Roswit W T, McCourt D W, Partridge N C, Jeffrey J J
Department of Medicine, Washington University School of Medicine, St. Louis, Missouri 63130.
Arch Biochem Biophys. 1992 Feb 1;292(2):402-10. doi: 10.1016/0003-9861(92)90009-l.
Two protein inhibitors of metalloproteinases (TIMP) were isolated from medium conditioned by the clonal rat osteosarcoma line UMR 106-01. Initial purification of both a 30-kDa inhibitor and a 20-kDa inhibitor was accomplished using heparin-Sepharose chromatography with dextran sulfate elution followed by DEAE-Sepharose and CM-Sepharose chromatography. Purification of the 20-kDa inhibitor to homogeneity was completed with reverse-phase high-performance liquid chromatography. The 20-kDa inhibitor was identified as rat TIMP-2. The 30-kDa inhibitor, although not purified to homogeneity, was identified as rat TIMP-1. Amino terminal amino acid sequence analysis of the 30-kDa inhibitor demonstrated 86% identity to human TIMP-1 for the first 22 amino acids while the sequence of the 20-kDa inhibitor was identical to that of human TIMP-2 for the first 22 residues. Treatment with peptide:N-glycosidase F indicated that the 30-kDa rat inhibitor is glycosylated while the 20-kDa inhibitor is apparently unglycosylated. Inhibition of both rat and human interstitial collagenase by rat TIMP-2 was stoichiometric, with a 1:1 molar ratio required for complete inhibition. Exposure of UMR 106-01 cells to 10(-7) M parathyroid hormone resulted in approximately a 40% increase in total inhibitor production over basal levels.

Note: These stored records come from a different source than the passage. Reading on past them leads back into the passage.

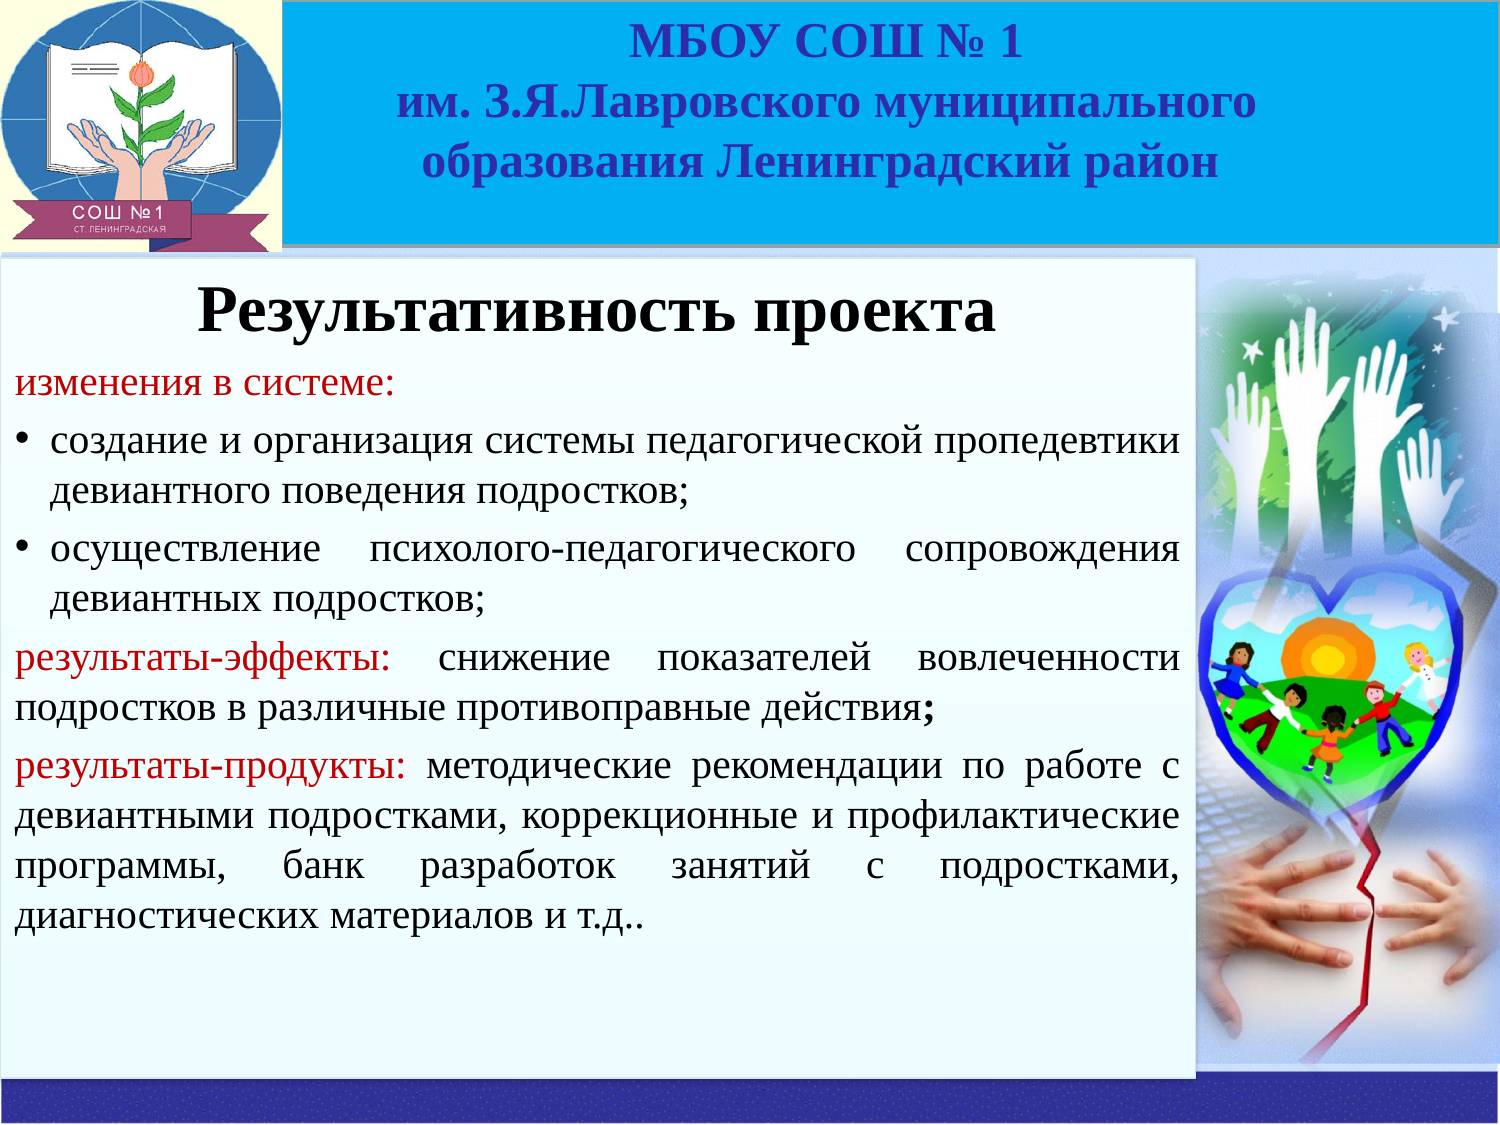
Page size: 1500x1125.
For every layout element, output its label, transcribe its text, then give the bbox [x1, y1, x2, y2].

text_box Результативность проекта изменения в системе: создание и организация системы педагогической пропедевтики девиантного поведения подростков; осуществление психолого-педагогического сопровождения девиантных подростков; результаты-эффекты: снижение показателей вовлеченности подростков в различные противоправные действия; результаты-продукты: методические рекомендации по работе с девиантными подростками, коррекционные и профилактические программы, банк разработок занятий с подростками, диагностических материалов и т.д.. [0, 257, 1174, 1079]
picture [0, 0, 1500, 1125]
text_box МБОУ СОШ № 1 им. З.Я.Лавровского муниципального образования Ленинградский район [368, 0, 1285, 195]
text_box [282, 0, 1500, 248]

从克隆大鼠骨肉瘤细胞系UMR 106-01条件培养基中分离出两种金属蛋白酶(TIMP)蛋白抑制剂。采用硫酸葡聚糖洗脱的肝素-琼脂糖层析,随后进行DEAE-琼脂糖和CM-琼脂糖层析,对30 kDa抑制剂和20 kDa抑制剂进行初步纯化。用反相高效液相色谱法将20 kDa抑制剂纯化至同质。20 kDa抑制剂被鉴定为大鼠TIMP-2。30 kDa抑制剂虽未纯化至同质,但被鉴定为大鼠TIMP-1。对30 kDa抑制剂的氨基末端氨基酸序列分析表明,其前22个氨基酸与人类TIMP-1的同源性为86%,而20 kDa抑制剂的序列在前22个残基上与人类TIMP-2相同。用肽:N-糖苷酶F处理表明,30 kDa大鼠抑制剂是糖基化的,而20 kDa抑制剂显然未糖基化。大鼠TIMP-2对大鼠和人类间质胶原酶的抑制是化学计量的,完全抑制需要1:1的摩尔比。将UMR 106-01细胞暴露于10^(-7) M甲状旁腺激素中,导致总抑制剂产量比基础水平增加约40%。